═════ READING TEXT ═════

Recently, a user was asking on IRC why CHICKEN doesn't give proper line numbers for error call traces in the interpreter. This is indeed rather odd, because the compiler gives numbered traces just fine.
After a brief discussion, we figured that this was probably because line numbers are stored in a "database" (hash table) which maps the source expression to a line number. Because you can keep calling (eval) with fresh input, the number of expressions evaluated is potentially infinite.
This would lead to unbounded growth of the line number database, eventually eating up all available memory.
We'd like to fix this. A great solution for this problem would be weak references. A weak reference is a reference to a value that does not cause the garbage collector to hold on to that value. If other things still refer to the value, it is preserved and the weak reference is maintained. If only weak references refer to a value, it may be collected.
The line number database could then consist of such weak references to source expressions. If an expression is no longer held onto, it can be collected and the line number eventually removed. This would turn the database from a regular hash table into a weak hash table.
This requires hooking into the garbage collector so that it knows about these references and can drop them. Since our collector is a copying collector, addresses of objects change over time, and a weak reference needs to be updated if something is still hanging onto it, without itself causing the weakly held object to stick around.

═════

*BRIEF 1*. Quote word for word every line of the rows, from the line that contains "Use camera coordinates" down to the line that contains "What oriented 3D", including both of those lines.
The passage on weak references and the rows are independent of each other.

═════ RECORDS SHOWN ═════

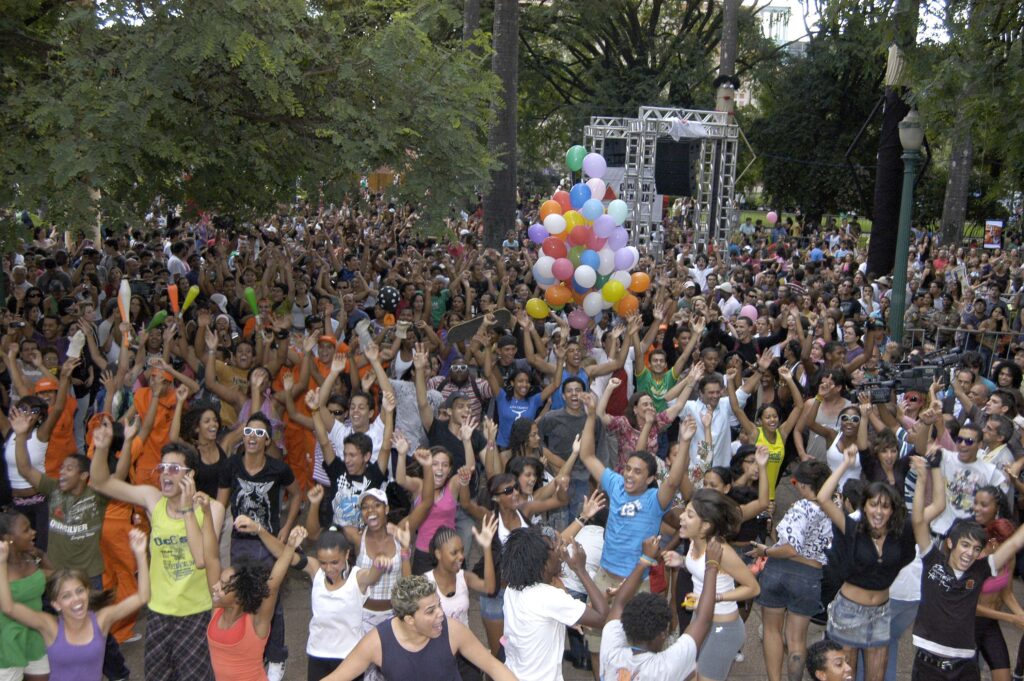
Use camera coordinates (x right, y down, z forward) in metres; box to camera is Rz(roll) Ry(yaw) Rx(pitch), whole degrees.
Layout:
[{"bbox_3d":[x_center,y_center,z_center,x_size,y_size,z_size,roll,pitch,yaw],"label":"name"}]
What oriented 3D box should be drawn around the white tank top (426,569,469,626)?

═════
═════ RECORDS SHOWN ═════

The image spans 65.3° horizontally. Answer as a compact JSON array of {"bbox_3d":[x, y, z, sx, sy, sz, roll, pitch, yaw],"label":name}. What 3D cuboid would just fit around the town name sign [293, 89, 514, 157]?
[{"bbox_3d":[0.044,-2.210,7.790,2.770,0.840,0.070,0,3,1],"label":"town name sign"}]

═════

*BRIEF 2*. Print verbatim everything in the passage on weak references from "We'd like to" down to "may be collected.".

*REPLY 1*.
Use camera coordinates (x right, y down, z forward) in metres; box to camera is Rz(roll) Ry(yaw) Rx(pitch), whole degrees.
Layout:
[{"bbox_3d":[x_center,y_center,z_center,x_size,y_size,z_size,roll,pitch,yaw],"label":"name"}]
What oriented 3D box should be drawn around the white tank top (426,569,469,626)?

*REPLY 2*.
We'd like to fix this. A great solution for this problem would be weak references. A weak reference is a reference to a value that does not cause the garbage collector to hold on to that value. If other things still refer to the value, it is preserved and the weak reference is maintained. If only weak references refer to a value, it may be collected.